[Task] The whole listing below is to be copied exactly, with every picture left out.

:: Available data

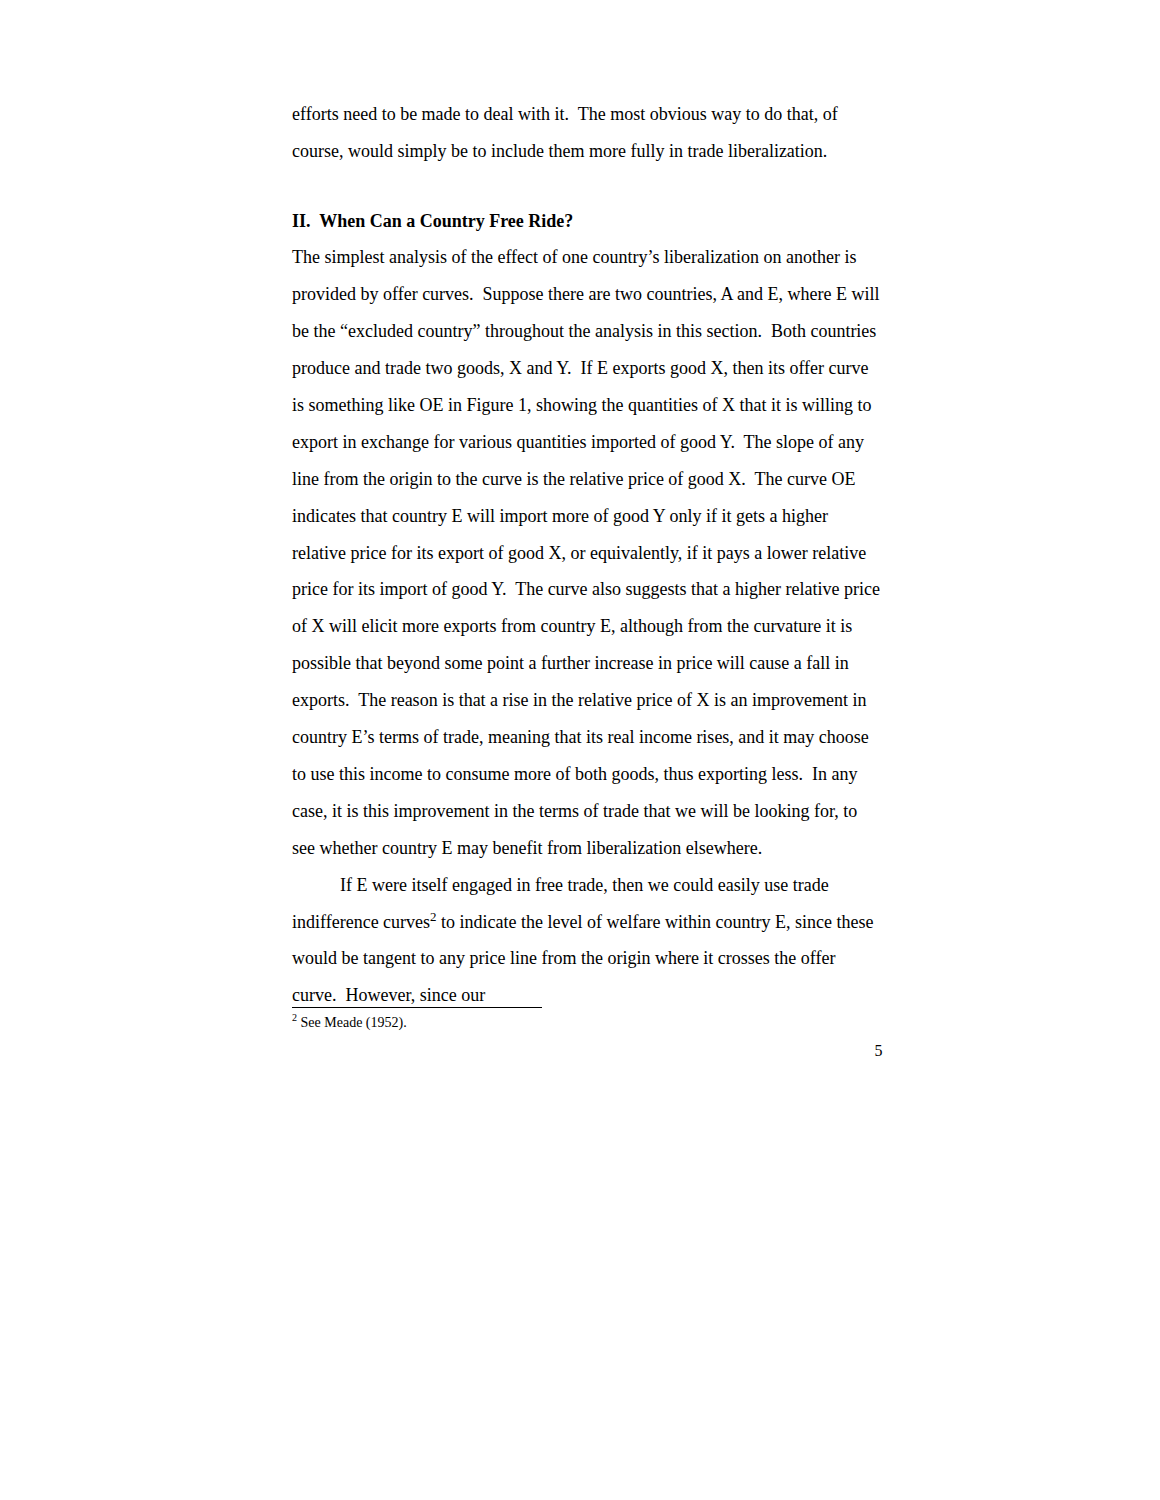efforts need to be made to deal with it. The most obvious way to do that, of course, would simply be to include them more fully in trade liberalization.
II. When Can a Country Free Ride?
The simplest analysis of the effect of one country’s liberalization on another is provided by offer curves. Suppose there are two countries, A and E, where E will be the “excluded country” throughout the analysis in this section. Both countries produce and trade two goods, X and Y. If E exports good X, then its offer curve is something like OE in Figure 1, showing the quantities of X that it is willing to export in exchange for various quantities imported of good Y. The slope of any line from the origin to the curve is the relative price of good X. The curve OE indicates that country E will import more of good Y only if it gets a higher relative price for its export of good X, or equivalently, if it pays a lower relative price for its import of good Y. The curve also suggests that a higher relative price of X will elicit more exports from country E, although from the curvature it is possible that beyond some point a further increase in price will cause a fall in exports. The reason is that a rise in the relative price of X is an improvement in country E’s terms of trade, meaning that its real income rises, and it may choose to use this income to consume more of both goods, thus exporting less. In any case, it is this improvement in the terms of trade that we will be looking for, to see whether country E may benefit from liberalization elsewhere.
If E were itself engaged in free trade, then we could easily use trade indifference curves2 to indicate the level of welfare within country E, since these would be tangent to any price line from the origin where it crosses the offer curve. However, since our
2 See Meade (1952).
5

::::

[Expected answer]
efforts need to be made to deal with it. The most obvious way to do that, of course, would simply be to include them more fully in trade liberalization.
II. When Can a Country Free Ride?
The simplest analysis of the effect of one country’s liberalization on another is provided by offer curves. Suppose there are two countries, A and E, where E will be the “excluded country” throughout the analysis in this section. Both countries produce and trade two goods, X and Y. If E exports good X, then its offer curve is something like OE in Figure 1, showing the quantities of X that it is willing to export in exchange for various quantities imported of good Y. The slope of any line from the origin to the curve is the relative price of good X. The curve OE indicates that country E will import more of good Y only if it gets a higher relative price for its export of good X, or equivalently, if it pays a lower relative price for its import of good Y. The curve also suggests that a higher relative price of X will elicit more exports from country E, although from the curvature it is possible that beyond some point a further increase in price will cause a fall in exports. The reason is that a rise in the relative price of X is an improvement in country E’s terms of trade, meaning that its real income rises, and it may choose to use this income to consume more of both goods, thus exporting less. In any case, it is this improvement in the terms of trade that we will be looking for, to see whether country E may benefit from liberalization elsewhere.
If E were itself engaged in free trade, then we could easily use trade indifference curves2 to indicate the level of welfare within country E, since these would be tangent to any price line from the origin where it crosses the offer curve. However, since our
2 See Meade (1952).
5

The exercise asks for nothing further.